Given data —
____
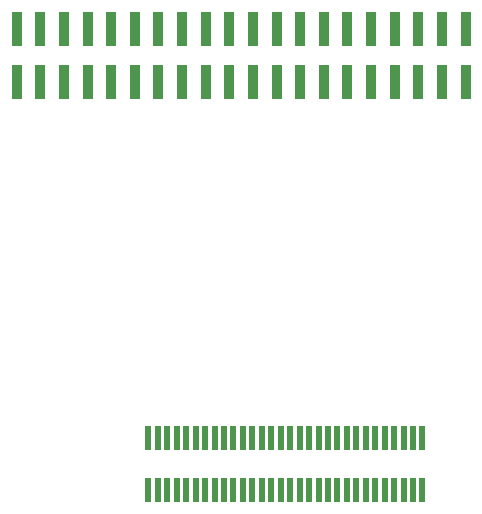
<source format=gbr>
G04 #@! TF.GenerationSoftware,KiCad,Pcbnew,5.0.2-5.fc29*
G04 #@! TF.CreationDate,2019-03-04T17:53:56+05:30*
G04 #@! TF.ProjectId,sx1509,73783135-3039-42e6-9b69-6361645f7063,v0.1*
G04 #@! TF.SameCoordinates,Original*
G04 #@! TF.FileFunction,Paste,Bot*
G04 #@! TF.FilePolarity,Positive*
%FSLAX46Y46*%
G04 Gerber Fmt 4.6, Leading zero omitted, Abs format (unit mm)*
G04 Created by KiCad (PCBNEW 5.0.2-5.fc29) date Mon 04 Mar 2019 05:53:56 PM IST*
%MOMM*%
%LPD*%
G01*
G04 APERTURE LIST*
%ADD10R,0.500000X2.000000*%
%ADD11R,0.890000X3.000000*%
G04 APERTURE END LIST*
D10*
G04 #@! TO.C,P3*
X131550000Y-140750000D03*
X131550000Y-136350000D03*
X132350000Y-136350000D03*
X132350000Y-140750000D03*
X130750000Y-140750000D03*
X130750000Y-136350000D03*
X129950000Y-136350000D03*
X129950000Y-140750000D03*
X129150000Y-136350000D03*
X129150000Y-140750000D03*
X128350000Y-140750000D03*
X128350000Y-136350000D03*
X127550000Y-140750000D03*
X127550000Y-136350000D03*
X126750000Y-136350000D03*
X126750000Y-140750000D03*
X125950000Y-136350000D03*
X125950000Y-140750000D03*
X125150000Y-136350000D03*
X125150000Y-140750000D03*
X124350000Y-136350000D03*
X124350000Y-140750000D03*
X123550000Y-140750000D03*
X123550000Y-136350000D03*
X122750000Y-140750000D03*
X122750000Y-136350000D03*
X121950000Y-140750000D03*
X121950000Y-136350000D03*
X121150000Y-136350000D03*
X121150000Y-140750000D03*
X139550000Y-140750000D03*
X144350000Y-140750000D03*
X134750000Y-136350000D03*
X140350000Y-136350000D03*
X142750000Y-136350000D03*
X144350000Y-136350000D03*
X141150000Y-136350000D03*
X140350000Y-140750000D03*
X138750000Y-140750000D03*
X138750000Y-136350000D03*
X142750000Y-140750000D03*
X143550000Y-136350000D03*
X133150000Y-140750000D03*
X135550000Y-136350000D03*
X134750000Y-140750000D03*
X141950000Y-140750000D03*
X135550000Y-140750000D03*
X137150000Y-140750000D03*
X141150000Y-140750000D03*
X133950000Y-140750000D03*
X139550000Y-136350000D03*
X136350000Y-136350000D03*
X137150000Y-136350000D03*
X133150000Y-136350000D03*
X136350000Y-140750000D03*
X137950000Y-140750000D03*
X137950000Y-136350000D03*
X133950000Y-136350000D03*
X141950000Y-136350000D03*
X143550000Y-140750000D03*
G04 #@! TD*
D11*
G04 #@! TO.C,P1*
X148000000Y-106250000D03*
X146000000Y-106250000D03*
X144000000Y-106250000D03*
X142000000Y-106250000D03*
X140000000Y-106250000D03*
X138000000Y-106250000D03*
X136000000Y-106250000D03*
X134000000Y-106250000D03*
X132000000Y-106250000D03*
X130000000Y-106250000D03*
X128000000Y-106250000D03*
X126000000Y-106250000D03*
X124000000Y-106250000D03*
X122000000Y-106250000D03*
X120000000Y-106250000D03*
X118000000Y-106250000D03*
X116000000Y-106250000D03*
X114000000Y-106250000D03*
X112000000Y-106250000D03*
X148000000Y-101750000D03*
X146000000Y-101750000D03*
X144000000Y-101750000D03*
X142000000Y-101750000D03*
X140000000Y-101750000D03*
X138000000Y-101750000D03*
X136000000Y-101750000D03*
X134000000Y-101750000D03*
X132000000Y-101750000D03*
X130000000Y-101750000D03*
X128000000Y-101750000D03*
X126000000Y-101750000D03*
X124000000Y-101750000D03*
X122000000Y-101750000D03*
X120000000Y-101750000D03*
X118000000Y-101750000D03*
X116000000Y-101750000D03*
X114000000Y-101750000D03*
X112000000Y-101750000D03*
X110000000Y-101750000D03*
X110000000Y-106250000D03*
G04 #@! TD*
M02*

</source>
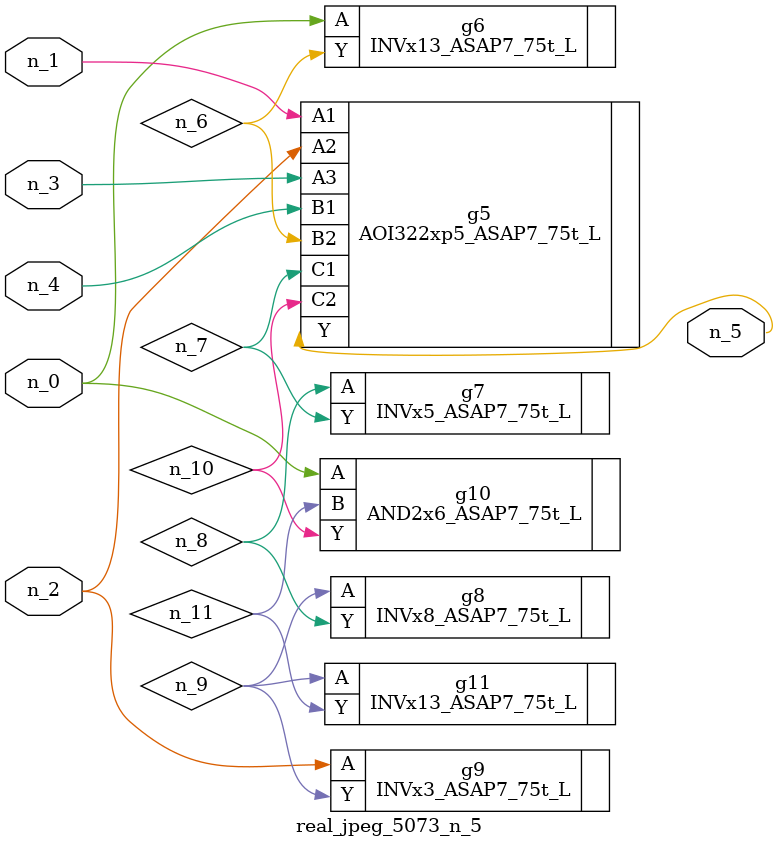
<source format=v>
module real_jpeg_5073_n_5 (n_4, n_0, n_1, n_2, n_3, n_5);

input n_4;
input n_0;
input n_1;
input n_2;
input n_3;

output n_5;

wire n_8;
wire n_11;
wire n_6;
wire n_7;
wire n_10;
wire n_9;

INVx13_ASAP7_75t_L g6 ( 
.A(n_0),
.Y(n_6)
);

AND2x6_ASAP7_75t_L g10 ( 
.A(n_0),
.B(n_11),
.Y(n_10)
);

AOI322xp5_ASAP7_75t_L g5 ( 
.A1(n_1),
.A2(n_2),
.A3(n_3),
.B1(n_4),
.B2(n_6),
.C1(n_7),
.C2(n_10),
.Y(n_5)
);

INVx3_ASAP7_75t_L g9 ( 
.A(n_2),
.Y(n_9)
);

INVx5_ASAP7_75t_L g7 ( 
.A(n_8),
.Y(n_7)
);

INVx8_ASAP7_75t_L g8 ( 
.A(n_9),
.Y(n_8)
);

INVx13_ASAP7_75t_L g11 ( 
.A(n_9),
.Y(n_11)
);


endmodule
</source>
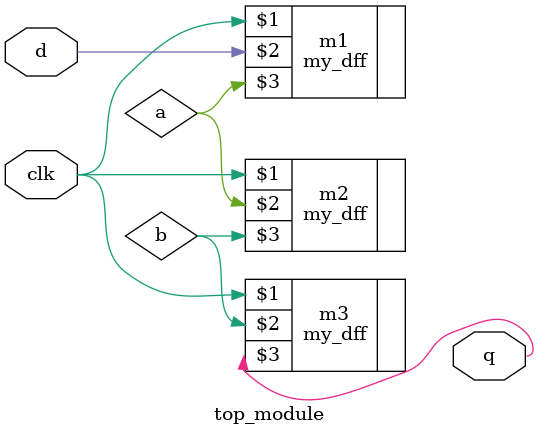
<source format=v>
module top_module ( 
    input clk,  // Clock signal
    input d,    // Data input
    output q    // Final output after three D flip-flop stages
);

    wire a, b;  // Internal wires to connect intermediate DFF stages

    // First D flip-flop: Stores 'd' on the rising edge of 'clk'
    my_dff m1 (clk, d, a); 

    // Second D flip-flop: Stores 'a' on the next clock cycle
    my_dff m2 (clk, a, b); 

    // Third D flip-flop: Stores 'b' on the next clock cycle
    my_dff m3 (clk, b, q); 

endmodule

</source>
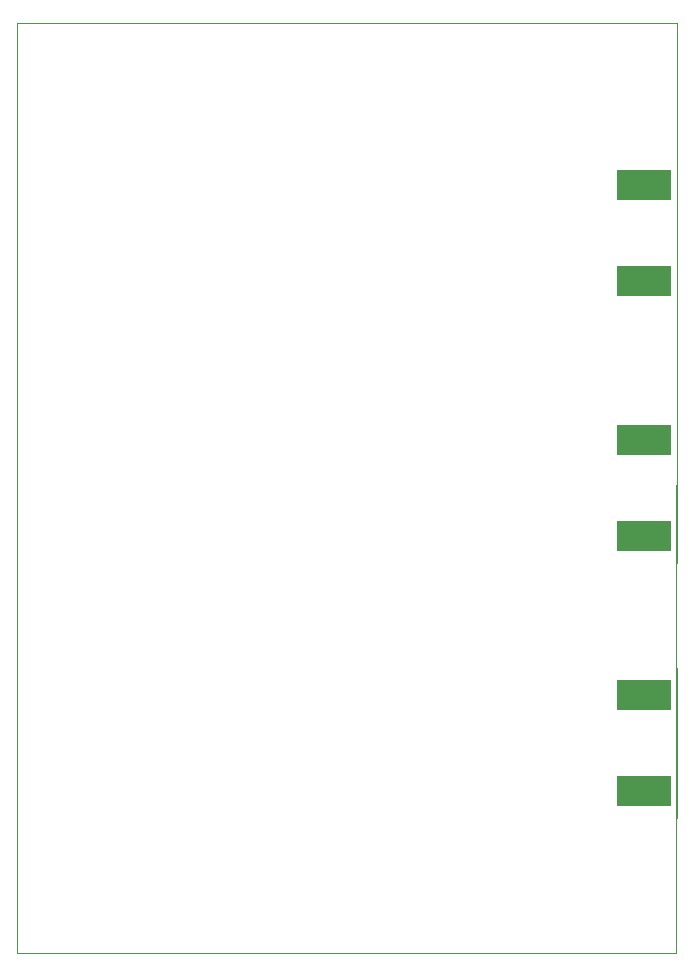
<source format=gbs>
G75*
G70*
%OFA0B0*%
%FSLAX24Y24*%
%IPPOS*%
%LPD*%
%AMOC8*
5,1,8,0,0,1.08239X$1,22.5*
%
%ADD10C,0.0000*%
%ADD11R,0.1840X0.1040*%
D10*
X000101Y000101D02*
X000101Y031101D01*
X022101Y031101D01*
X022093Y000101D01*
X000101Y000101D01*
X022101Y004601D02*
X022101Y009601D01*
X022101Y013101D02*
X022101Y018101D01*
X022101Y021601D02*
X022101Y026601D01*
D11*
X021001Y025701D03*
X021001Y022501D03*
X021001Y017201D03*
X021001Y014001D03*
X021001Y008701D03*
X021001Y005501D03*
M02*

</source>
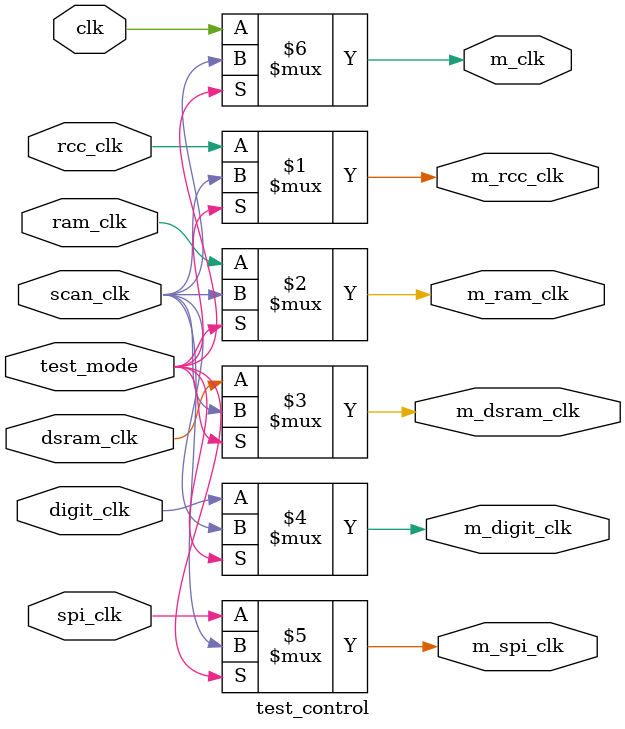
<source format=v>
module test_control(
    m_rcc_clk,
    m_digit_clk,
    m_spi_clk,
    m_ram_clk,
    m_dsram_clk,
    m_clk,
    clk,
    rcc_clk,
    digit_clk,
    spi_clk,
    ram_clk,
    dsram_clk,
    scan_clk,
    test_mode
);

output m_rcc_clk;
output m_digit_clk;
output m_spi_clk;
output m_ram_clk;
output m_dsram_clk;
output m_clk;

input clk;
input rcc_clk;
input digit_clk;
input spi_clk;
input ram_clk;
input dsram_clk;
input scan_clk;
input test_mode; 
 
assign m_rcc_clk	= test_mode ? scan_clk : rcc_clk;
assign m_ram_clk	= test_mode ? scan_clk : ram_clk;
assign m_dsram_clk	= test_mode ? scan_clk : dsram_clk;
assign m_digit_clk	= test_mode ? scan_clk : digit_clk;
assign m_spi_clk	= test_mode ? scan_clk : spi_clk;
assign m_clk		= test_mode ? scan_clk : clk;

endmodule

</source>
____
What you need to do — Whenever a line of the entries contains the string "assign", copy that line.

Exercise result —
assign m_rcc_clk	= test_mode ? scan_clk : rcc_clk;
assign m_ram_clk	= test_mode ? scan_clk : ram_clk;
assign m_dsram_clk	= test_mode ? scan_clk : dsram_clk;
assign m_digit_clk	= test_mode ? scan_clk : digit_clk;
assign m_spi_clk	= test_mode ? scan_clk : spi_clk;
assign m_clk		= test_mode ? scan_clk : clk;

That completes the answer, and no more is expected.